By Matt McGee 07/10/2014
Considering today’s Generation Text culture, it must be a tricky thing to know the play you’re about to stage is more than 400 years old.
Yet from the moment the fool Feste (Michael Faulkner) and his acoustic guitar stroll into the evening air and onto the Kingsmen Shakespeare Festival’s outdoor stage, this adaptation of Shakespeare’s story is accessible and technically beautiful.
Director Kevin Kern wisely places Twelfth Night in the era of the roaring ’20s and gathers a first-rate equity ensemble for the delivery at CLU’s 18th annual Shakespeare Festival. The script retains its cleverly bawdy language and, through sharp acting and stage direction, its best wit, charm and humor are as clear as ever.
Separated during an accident at sea, and each presuming the other dead, twins Sebastian (Jesse James Thomas) and his sister Viola (Angela Gulner) walk in similar circles, wear the same outfit and serve the same Duke (Ross Hellwig). Gulner’s Viola is a particularly astounding performance in a cast that shines with excellence; the bulk of the story is hers, as she commits to working as a eunuch (in this adaptation, a bellboy) while avoiding the advances of both the Duke and his love, Olivia (Elyse Mirto), who presumes Viola to be a man.
If only Olivia had seen how Malvolio (played flawlessly by Jerry Lloyd) had wanted her, a whole lot of trouble could’ve been avoided. Malvolio, defending the peace of Olivia’s home, tears into Feste and his drunken cohorts. They plot their revenge by penning a letter in Olivia’s writing, making Malvolio think his ladylove has finally looked his way. The only thing harder to watch than his glaring lemon-yellow outfit is his ensuing demise, now thought mad and confined to live in a barrel, a prisoner of his own conceit, and made a fool of by none other than Feste the fool.
The action on the Kingsmen’s stage is picked up by a clear triangular device, a live stage mic specially designed by Gary Raymond. The costumes are beautiful, particularly in a scene where Sebastian is to marry Olivia — Howard Schmitt’s designs and choices achieve a colorful synchronicity.

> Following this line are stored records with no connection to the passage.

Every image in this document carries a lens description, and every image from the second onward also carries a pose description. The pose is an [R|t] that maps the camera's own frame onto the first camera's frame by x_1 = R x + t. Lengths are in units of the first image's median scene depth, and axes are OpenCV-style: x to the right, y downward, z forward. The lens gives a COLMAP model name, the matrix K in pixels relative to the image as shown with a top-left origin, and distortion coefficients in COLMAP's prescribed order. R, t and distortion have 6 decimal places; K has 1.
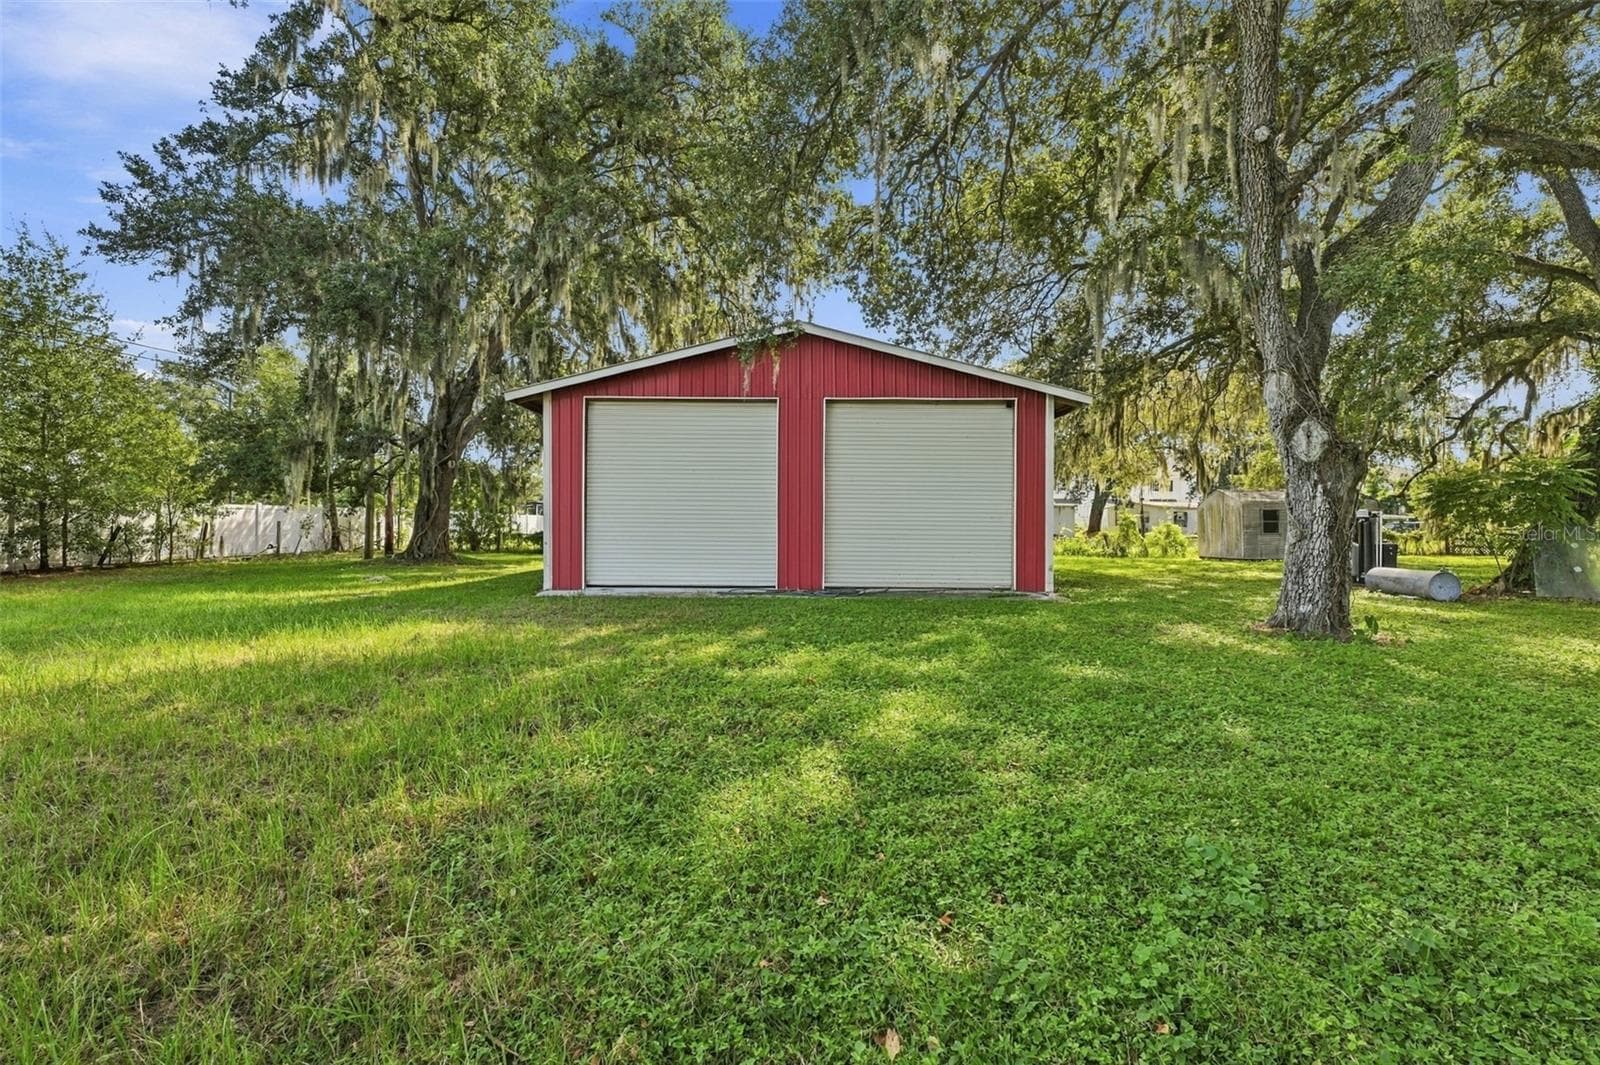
lens RADIAL K [[673.0, 0, 789.7], [0, 673.0, 540.8], [0, 0, 1]] dist [0.000552, 0.000151]
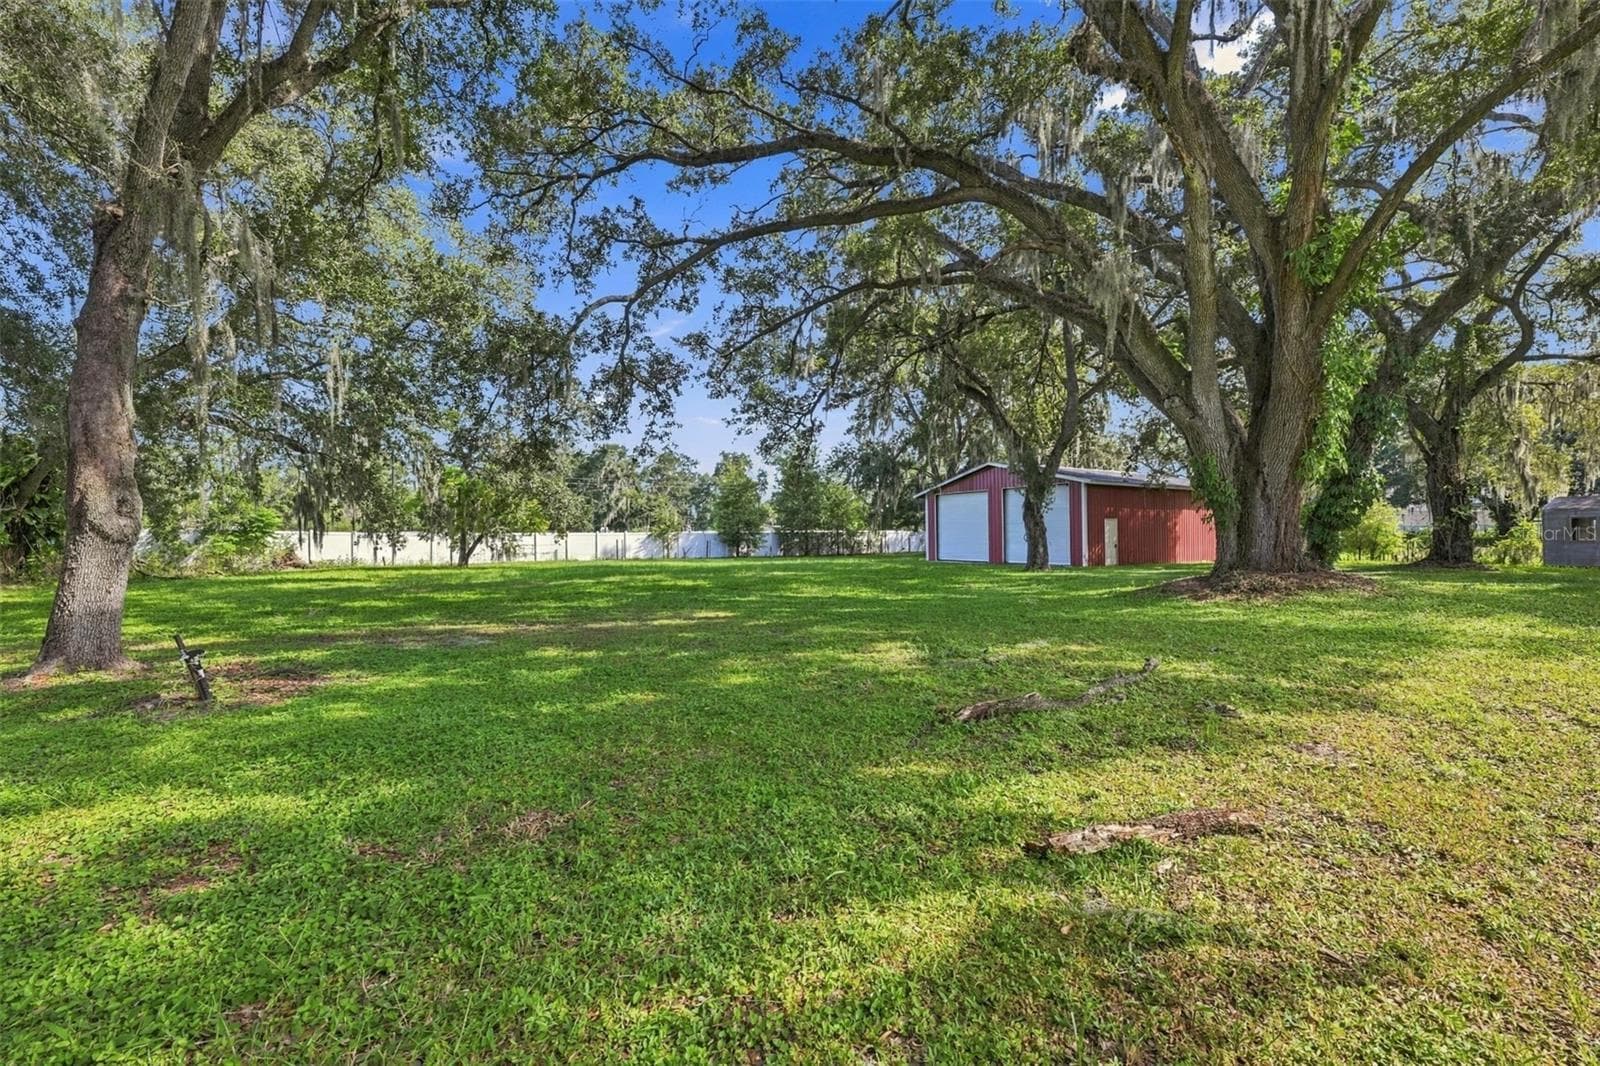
lens RADIAL K [[673.0, 0, 789.7], [0, 673.0, 541.3], [0, 0, 1]] dist [0.000552, 0.000151]
pose [[0.495491, -0.004111, -0.868604, 1.567032], [-0.013963, 0.999822, -0.012697, 0.027452], [0.868501, 0.018419, 0.495345, -0.766775]]
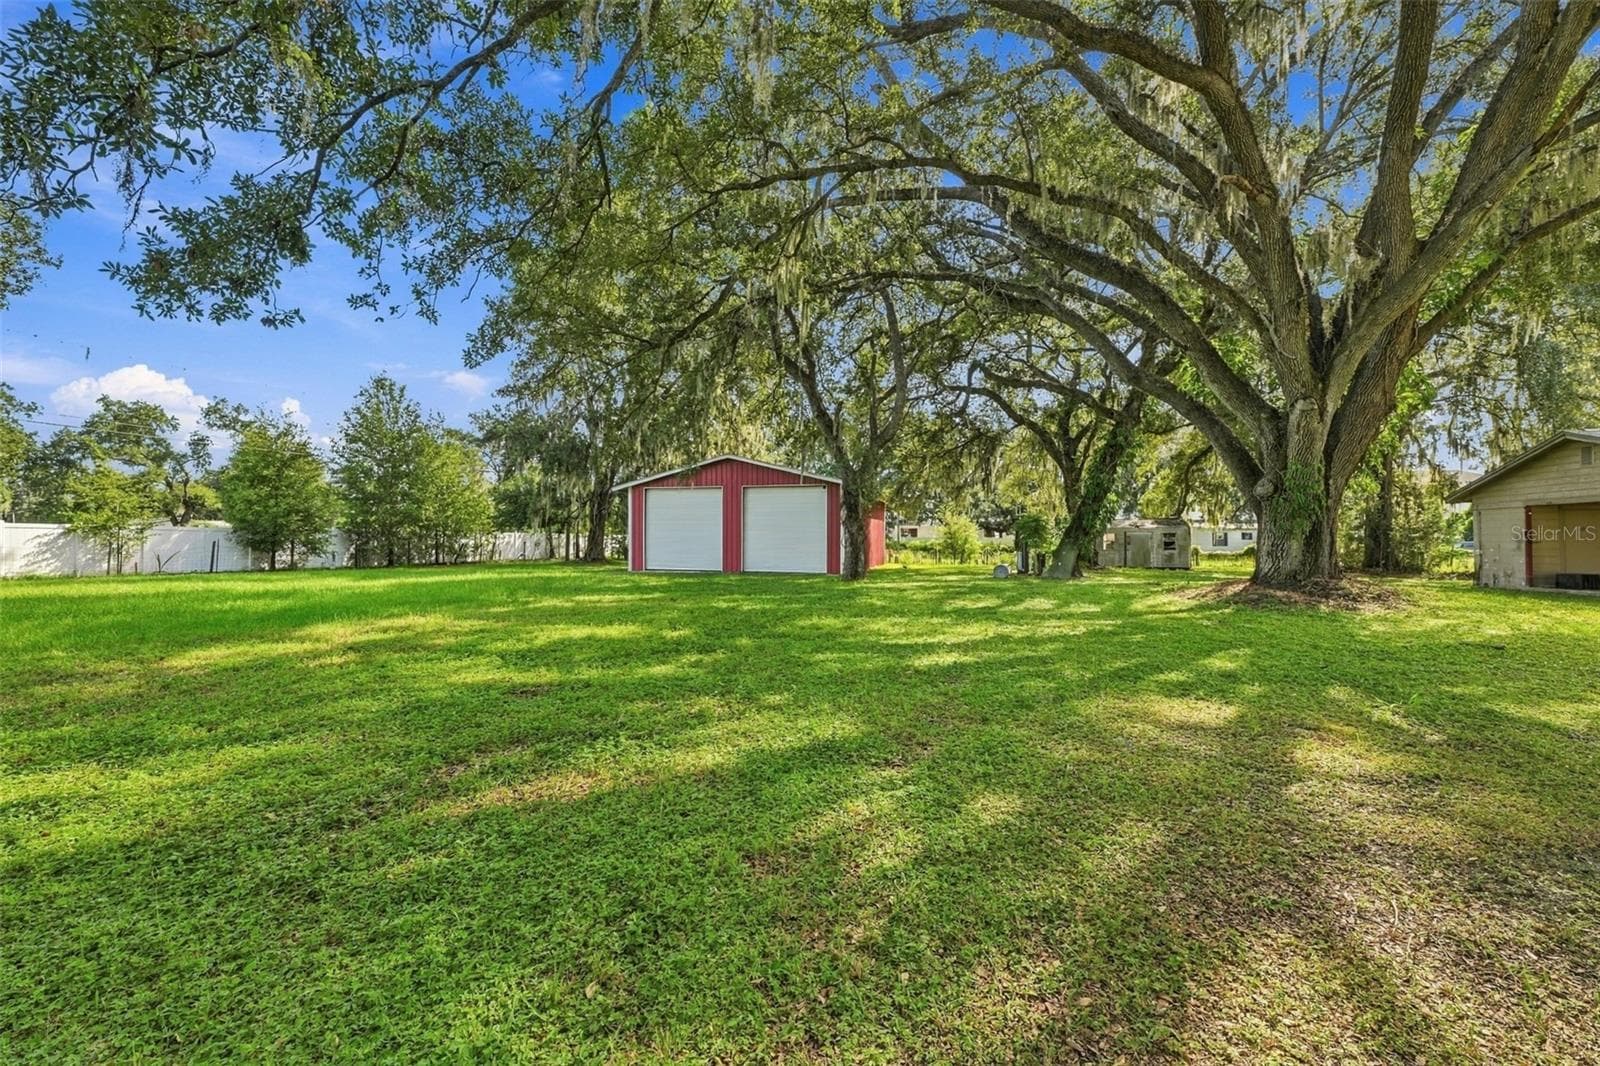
lens RADIAL K [[673.0, 0, 789.7], [0, 673.0, 541.3], [0, 0, 1]] dist [0.000552, 0.000151]
pose [[0.967067, -0.000059, -0.254523, 0.607788], [-0.007600, 0.999547, -0.029106, 0.027313], [0.254410, 0.030082, 0.966629, -0.881642]]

The Kingsmen stage is a natural outdoor beauty, enhanced by birds in surrounding trees calling to the setting sun, and the croaking of frogs in a nearby creek. Sure, Shakespeare’s script is centuries old, but when a slice of summer moon lifts into the sky off the corner of the stage and Viola and Sebastian reunite, both the story and Kevin Kern’s production become timeless.